Bayesian Causal Effect Estimation with Stan: Parametric and Nonparametric Approaches

Bayesian modeling techniques have been growing in popularity within the causal literature. In this talk, we highlight the unique benefits Bayes brings to the table when estimating causal effects of time-fixed and time-varying treatments. We also highlight how easily these methods can be implemented in Stan – opening up the causal toolkit to a large pool of practicing Bayesian statisticians.

Using synthetic data examples in Stan, we show how informative partial pooling priors can provide shrinkage of conditional average treatment effects when treatment is fixed across the follow-up. In longitudinal settings with time-varying treatment, dynamic Ridge- and Horseshoe-type priors can help us strike a balance between strict frequentist modeling assumptions.
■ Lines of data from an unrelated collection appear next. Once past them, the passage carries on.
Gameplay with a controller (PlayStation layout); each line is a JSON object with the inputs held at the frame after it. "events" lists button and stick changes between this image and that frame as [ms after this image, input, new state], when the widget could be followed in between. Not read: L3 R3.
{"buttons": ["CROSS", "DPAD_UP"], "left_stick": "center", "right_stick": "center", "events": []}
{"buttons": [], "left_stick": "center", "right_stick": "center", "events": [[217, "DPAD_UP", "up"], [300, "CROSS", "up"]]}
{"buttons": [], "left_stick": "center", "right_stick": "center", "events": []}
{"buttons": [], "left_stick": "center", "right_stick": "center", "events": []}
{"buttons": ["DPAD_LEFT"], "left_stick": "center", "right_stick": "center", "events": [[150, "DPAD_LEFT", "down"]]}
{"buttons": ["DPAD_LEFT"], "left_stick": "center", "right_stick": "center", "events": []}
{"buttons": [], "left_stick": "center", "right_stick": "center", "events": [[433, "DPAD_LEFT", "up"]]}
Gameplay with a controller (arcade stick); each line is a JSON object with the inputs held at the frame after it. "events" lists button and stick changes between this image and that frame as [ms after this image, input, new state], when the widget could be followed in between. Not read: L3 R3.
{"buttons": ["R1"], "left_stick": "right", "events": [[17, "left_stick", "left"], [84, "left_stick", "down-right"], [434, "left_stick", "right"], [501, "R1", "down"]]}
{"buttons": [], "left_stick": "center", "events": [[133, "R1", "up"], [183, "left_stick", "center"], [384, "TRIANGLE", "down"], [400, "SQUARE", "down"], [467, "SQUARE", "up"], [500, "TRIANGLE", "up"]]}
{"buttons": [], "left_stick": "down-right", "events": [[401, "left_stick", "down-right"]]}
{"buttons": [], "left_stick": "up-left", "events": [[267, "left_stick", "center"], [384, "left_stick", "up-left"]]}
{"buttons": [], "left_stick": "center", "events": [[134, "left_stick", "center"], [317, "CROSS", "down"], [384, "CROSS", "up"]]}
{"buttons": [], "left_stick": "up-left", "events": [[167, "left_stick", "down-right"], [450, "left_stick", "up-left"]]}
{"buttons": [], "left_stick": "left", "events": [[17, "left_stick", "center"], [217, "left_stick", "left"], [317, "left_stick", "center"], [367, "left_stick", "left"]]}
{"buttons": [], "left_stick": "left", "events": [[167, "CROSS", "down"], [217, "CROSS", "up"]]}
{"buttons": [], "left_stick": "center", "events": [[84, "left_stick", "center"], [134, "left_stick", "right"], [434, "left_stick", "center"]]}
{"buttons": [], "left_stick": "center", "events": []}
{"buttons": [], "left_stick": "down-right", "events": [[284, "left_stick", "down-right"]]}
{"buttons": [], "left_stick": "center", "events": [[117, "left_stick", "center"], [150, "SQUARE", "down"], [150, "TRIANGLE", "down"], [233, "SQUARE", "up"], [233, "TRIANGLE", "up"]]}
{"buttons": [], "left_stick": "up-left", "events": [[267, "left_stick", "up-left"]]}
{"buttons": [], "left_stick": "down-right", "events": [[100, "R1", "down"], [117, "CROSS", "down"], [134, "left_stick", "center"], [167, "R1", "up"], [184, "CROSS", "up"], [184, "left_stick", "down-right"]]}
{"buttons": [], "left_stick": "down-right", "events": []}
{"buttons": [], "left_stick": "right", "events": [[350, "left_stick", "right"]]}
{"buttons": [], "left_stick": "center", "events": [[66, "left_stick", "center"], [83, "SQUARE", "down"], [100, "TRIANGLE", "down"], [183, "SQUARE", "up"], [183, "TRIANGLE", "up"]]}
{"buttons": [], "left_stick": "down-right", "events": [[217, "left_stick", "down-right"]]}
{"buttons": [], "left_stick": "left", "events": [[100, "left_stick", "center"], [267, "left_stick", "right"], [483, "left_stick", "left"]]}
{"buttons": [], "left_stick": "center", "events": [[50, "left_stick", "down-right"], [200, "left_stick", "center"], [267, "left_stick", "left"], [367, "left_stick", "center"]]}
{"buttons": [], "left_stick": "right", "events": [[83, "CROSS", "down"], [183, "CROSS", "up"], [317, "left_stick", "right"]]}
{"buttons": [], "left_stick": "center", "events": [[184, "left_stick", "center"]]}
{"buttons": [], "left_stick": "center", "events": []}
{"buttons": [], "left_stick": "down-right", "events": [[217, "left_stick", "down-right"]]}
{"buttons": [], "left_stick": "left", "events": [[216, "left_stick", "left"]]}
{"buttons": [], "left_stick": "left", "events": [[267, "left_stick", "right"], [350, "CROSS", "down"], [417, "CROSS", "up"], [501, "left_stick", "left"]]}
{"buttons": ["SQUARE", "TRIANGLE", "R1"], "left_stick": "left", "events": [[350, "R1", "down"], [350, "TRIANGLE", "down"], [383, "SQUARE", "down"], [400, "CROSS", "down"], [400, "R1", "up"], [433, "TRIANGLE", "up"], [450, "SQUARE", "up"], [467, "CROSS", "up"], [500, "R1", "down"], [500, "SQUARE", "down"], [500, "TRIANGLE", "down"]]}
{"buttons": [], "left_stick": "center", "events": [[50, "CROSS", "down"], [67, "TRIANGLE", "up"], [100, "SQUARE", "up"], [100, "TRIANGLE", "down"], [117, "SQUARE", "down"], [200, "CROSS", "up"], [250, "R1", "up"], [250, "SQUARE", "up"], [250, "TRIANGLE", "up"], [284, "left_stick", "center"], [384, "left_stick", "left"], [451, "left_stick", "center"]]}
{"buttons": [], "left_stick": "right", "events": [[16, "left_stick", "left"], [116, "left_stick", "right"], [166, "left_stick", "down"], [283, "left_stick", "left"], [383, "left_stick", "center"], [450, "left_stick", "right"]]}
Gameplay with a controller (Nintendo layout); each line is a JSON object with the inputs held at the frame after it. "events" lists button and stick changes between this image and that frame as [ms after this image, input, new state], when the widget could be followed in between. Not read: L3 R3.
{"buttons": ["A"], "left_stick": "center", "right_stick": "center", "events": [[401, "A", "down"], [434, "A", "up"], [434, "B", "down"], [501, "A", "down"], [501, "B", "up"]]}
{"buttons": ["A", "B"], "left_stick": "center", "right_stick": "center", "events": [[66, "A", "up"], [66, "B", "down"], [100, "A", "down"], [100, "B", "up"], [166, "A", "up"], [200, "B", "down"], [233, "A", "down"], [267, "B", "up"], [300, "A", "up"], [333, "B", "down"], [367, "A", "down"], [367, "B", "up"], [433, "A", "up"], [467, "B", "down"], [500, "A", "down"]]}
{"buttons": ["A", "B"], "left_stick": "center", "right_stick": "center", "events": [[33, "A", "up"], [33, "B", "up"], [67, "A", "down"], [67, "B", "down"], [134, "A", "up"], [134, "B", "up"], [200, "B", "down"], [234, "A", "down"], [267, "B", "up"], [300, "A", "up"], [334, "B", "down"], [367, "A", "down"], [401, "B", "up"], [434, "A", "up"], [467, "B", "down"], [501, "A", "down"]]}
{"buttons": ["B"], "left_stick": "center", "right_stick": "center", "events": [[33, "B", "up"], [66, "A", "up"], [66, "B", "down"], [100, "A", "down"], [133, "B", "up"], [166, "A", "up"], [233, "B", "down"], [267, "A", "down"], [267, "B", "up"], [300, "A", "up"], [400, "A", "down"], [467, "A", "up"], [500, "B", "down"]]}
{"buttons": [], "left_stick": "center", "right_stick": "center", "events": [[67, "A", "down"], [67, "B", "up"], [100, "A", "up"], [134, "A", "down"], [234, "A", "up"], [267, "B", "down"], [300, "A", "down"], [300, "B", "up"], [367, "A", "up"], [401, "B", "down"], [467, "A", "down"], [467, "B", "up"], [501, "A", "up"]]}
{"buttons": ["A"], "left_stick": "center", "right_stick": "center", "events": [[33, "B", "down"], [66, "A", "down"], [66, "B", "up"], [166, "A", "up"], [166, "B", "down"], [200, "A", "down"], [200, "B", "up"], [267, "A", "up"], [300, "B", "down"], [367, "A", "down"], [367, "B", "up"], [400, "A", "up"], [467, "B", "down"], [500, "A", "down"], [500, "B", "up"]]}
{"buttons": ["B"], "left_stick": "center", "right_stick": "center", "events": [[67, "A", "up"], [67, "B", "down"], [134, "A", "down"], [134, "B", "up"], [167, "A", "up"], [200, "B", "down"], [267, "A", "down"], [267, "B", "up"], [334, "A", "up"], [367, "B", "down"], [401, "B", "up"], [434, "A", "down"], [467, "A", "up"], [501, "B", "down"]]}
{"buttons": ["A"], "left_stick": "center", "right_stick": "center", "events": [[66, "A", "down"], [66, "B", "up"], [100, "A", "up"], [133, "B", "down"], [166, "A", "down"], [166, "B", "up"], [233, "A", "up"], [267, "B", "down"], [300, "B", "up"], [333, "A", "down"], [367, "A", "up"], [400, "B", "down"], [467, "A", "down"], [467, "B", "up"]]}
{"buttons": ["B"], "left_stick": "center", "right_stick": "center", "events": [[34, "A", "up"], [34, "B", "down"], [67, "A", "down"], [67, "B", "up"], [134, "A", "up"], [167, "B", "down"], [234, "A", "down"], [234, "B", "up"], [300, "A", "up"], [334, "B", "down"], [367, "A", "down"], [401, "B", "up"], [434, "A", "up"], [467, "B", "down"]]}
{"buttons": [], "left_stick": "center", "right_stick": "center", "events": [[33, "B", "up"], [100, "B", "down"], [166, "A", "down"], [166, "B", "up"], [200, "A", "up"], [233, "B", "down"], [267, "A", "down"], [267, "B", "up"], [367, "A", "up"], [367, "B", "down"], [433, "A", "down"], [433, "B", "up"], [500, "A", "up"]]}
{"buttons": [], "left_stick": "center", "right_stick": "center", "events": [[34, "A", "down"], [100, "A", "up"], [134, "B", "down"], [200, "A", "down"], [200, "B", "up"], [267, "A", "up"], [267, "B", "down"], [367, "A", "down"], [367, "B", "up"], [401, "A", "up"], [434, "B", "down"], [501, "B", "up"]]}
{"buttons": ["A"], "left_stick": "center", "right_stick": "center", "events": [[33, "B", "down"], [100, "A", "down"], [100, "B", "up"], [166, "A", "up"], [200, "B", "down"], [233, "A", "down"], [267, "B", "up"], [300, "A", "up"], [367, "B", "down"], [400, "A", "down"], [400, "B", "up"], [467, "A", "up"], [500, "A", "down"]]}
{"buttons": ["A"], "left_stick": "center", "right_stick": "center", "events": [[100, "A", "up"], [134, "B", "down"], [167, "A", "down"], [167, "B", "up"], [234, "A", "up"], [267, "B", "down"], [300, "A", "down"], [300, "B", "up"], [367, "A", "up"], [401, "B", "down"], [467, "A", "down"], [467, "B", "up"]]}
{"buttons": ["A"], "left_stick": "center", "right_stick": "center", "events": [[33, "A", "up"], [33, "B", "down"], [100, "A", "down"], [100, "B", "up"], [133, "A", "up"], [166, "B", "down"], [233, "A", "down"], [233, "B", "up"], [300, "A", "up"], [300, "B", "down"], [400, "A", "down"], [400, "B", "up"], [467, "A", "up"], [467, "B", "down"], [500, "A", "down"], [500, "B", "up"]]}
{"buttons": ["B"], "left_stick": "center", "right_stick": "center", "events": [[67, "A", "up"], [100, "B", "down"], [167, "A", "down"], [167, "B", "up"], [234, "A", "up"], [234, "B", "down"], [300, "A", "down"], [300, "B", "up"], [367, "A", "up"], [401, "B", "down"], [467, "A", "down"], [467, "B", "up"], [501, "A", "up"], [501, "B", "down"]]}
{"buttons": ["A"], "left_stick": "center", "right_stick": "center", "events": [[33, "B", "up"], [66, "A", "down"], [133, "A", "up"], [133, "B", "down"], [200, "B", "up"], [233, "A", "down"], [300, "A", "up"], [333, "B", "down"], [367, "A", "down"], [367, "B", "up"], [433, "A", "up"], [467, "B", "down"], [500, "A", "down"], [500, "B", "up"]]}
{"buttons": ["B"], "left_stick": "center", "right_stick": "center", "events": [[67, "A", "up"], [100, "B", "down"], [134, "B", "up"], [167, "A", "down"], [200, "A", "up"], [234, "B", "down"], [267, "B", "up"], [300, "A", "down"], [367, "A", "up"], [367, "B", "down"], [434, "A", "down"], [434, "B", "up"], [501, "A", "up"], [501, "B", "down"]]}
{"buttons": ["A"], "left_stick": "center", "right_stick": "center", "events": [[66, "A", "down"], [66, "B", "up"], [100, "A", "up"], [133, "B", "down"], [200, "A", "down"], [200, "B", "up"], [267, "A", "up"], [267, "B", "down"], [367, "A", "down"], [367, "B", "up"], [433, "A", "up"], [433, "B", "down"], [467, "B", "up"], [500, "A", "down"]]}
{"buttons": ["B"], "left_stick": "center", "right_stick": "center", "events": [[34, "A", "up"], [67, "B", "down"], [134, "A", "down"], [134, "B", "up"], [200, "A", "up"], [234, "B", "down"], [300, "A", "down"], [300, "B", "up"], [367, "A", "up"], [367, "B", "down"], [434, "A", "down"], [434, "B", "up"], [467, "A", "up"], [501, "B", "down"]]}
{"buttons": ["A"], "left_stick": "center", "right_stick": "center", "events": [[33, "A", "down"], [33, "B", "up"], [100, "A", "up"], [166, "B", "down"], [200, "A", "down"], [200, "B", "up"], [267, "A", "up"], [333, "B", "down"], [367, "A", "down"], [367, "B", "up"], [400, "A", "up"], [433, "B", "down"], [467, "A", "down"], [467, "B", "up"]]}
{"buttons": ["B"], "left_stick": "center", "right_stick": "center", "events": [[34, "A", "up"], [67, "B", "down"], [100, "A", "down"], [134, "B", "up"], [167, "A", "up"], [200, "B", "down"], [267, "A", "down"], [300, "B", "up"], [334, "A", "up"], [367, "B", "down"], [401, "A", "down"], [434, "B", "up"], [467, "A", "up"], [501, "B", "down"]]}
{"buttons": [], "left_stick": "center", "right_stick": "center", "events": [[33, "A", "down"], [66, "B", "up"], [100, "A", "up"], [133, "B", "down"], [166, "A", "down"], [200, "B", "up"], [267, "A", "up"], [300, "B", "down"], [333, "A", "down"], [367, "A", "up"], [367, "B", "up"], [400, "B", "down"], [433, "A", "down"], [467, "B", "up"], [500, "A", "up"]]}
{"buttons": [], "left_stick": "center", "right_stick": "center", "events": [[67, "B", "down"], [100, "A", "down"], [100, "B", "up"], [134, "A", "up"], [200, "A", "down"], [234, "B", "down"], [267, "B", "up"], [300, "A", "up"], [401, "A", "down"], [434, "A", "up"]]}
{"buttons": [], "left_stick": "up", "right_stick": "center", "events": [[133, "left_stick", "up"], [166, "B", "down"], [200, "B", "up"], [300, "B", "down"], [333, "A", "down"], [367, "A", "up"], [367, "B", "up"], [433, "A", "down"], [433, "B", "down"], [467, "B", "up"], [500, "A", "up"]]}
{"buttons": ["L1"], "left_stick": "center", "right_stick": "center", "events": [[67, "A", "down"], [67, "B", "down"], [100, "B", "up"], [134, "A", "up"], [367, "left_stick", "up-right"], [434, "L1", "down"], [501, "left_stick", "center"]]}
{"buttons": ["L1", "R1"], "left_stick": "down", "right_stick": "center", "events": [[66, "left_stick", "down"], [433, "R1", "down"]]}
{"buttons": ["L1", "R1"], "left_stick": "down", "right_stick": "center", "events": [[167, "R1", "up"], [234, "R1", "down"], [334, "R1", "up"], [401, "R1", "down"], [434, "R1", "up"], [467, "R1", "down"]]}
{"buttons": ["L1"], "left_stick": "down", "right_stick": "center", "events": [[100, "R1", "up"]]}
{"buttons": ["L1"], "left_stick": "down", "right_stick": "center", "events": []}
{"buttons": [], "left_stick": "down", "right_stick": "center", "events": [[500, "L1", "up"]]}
Finally, informative priors can be used to conduct probabilistic sensitivity analysis (PSA) around violations of causal assumptions such as ignorablility. That is, instead of assuming ignorability holds, we can express prior uncertainty about the magnitude and direction of ignorability violations. This prior uncertainty then naturally flows through to posterior inference.

All of these methods for causal estimation and PSA rely on Bayesian bootstrapping and g-computation. The beauty of Bayesian modeling is full posterior inference: once the posterior is sampled, inference about any causal estimand can be done by merely post-processing these draws in different ways. Throughout, we highlight the use of Stan’s generated quantities block for efficient implementation of bootstrapping, g-computation, and post-processing. If time-permits, nonparametric causal effect estimation via Gaussian Processes in Stan will also be discussed.

Documentation: https://github.com/stablemarkets/intro_bayesian_causal

Presenter biography:
Arman Oganisian

Arman is a 4th-year Biostatistics PhD candidate at the University of Pennsylvania and Associate Fellow at the Leonard Davis Institute for Health Economics. His research focuses on developing nonparametric Bayesian models for causal inference problems arising in Health Economics, such as joint modeling of survival and marks, time-varying treatments, and heterogenous treatment effect estimation.

He received an MS in biostatistics from Penn and a BA in quantitative economics from Providence College. Before Penn, Arman was a Senior Analyst at Analysis Group's Health Economics and Outcomes Research team in Boston, MA.

Favorite priors include: Enriched Dirichlet Process, Gamma Process, and Zellner.